THD (total harmonic distortion) and IMD (inter-modulation distortion) are two properties normally used to quantify distortion.

Distortion correlates to video as artefacts, such as chromatic aberration, vignetting, blur, etc.; makes an image look “bad” and limits how much details you can see.

Sample rate and frequency response:

In a digital system, audio is sampled a set number of times per second. This is the sample rate (normally from 8000 to 48,000 times per second, or Hz). To adequately capture a sound, signal theory (specifically the Nyquist Shannon sampling theorem) tells us that the sample rate needs to be at least twice that of the highest desired or required frequency in the analog signal.

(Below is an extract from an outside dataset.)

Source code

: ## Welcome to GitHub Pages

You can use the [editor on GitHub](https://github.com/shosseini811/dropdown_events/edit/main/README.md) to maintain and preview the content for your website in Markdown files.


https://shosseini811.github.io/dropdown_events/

A normal human ear hears frequencies from 20 Hz to approximately 15-20 kHz depending on age and other factors. Roughly speaking, the low frequency range, upwards of hundreds of Hz, often defines the foundation of specific sounds (like fundamentals in voices), while the upper frequency range, above a few thousand Hz, contains more ‘details’.

The frequency range in audio correlates to resolution and frame rate in video; the lower you set it, the less details you get.

Bit depth:

Every time audio is sampled, an analog value is captured and translated to a digital representation. In the digital domain there are no infinites, so the amount of detail is limited to a defined bit depth. Every bit represents a factor of two (0 or 1, low or high, etc.) which, combined with a defined amplitude range (e.g., a chosen voltage or sound pressure level), creates fractions of this range. Two bits yield four fractions, three bits yield eight, and so on. Simplified, a one-volt signal, sampled with three bits, would be split and represented in 1/8-volt steps.

For sufficient audio quality, 16 bits are normally enough (representing 65 536 steps), at least for the human ear. This is what CD-audio is using. For analytics or more demanding use, 24 bits are more relevant.

Bit depth correlates to contrast in video, the range of luminance or chrominance each pixel can reproduce.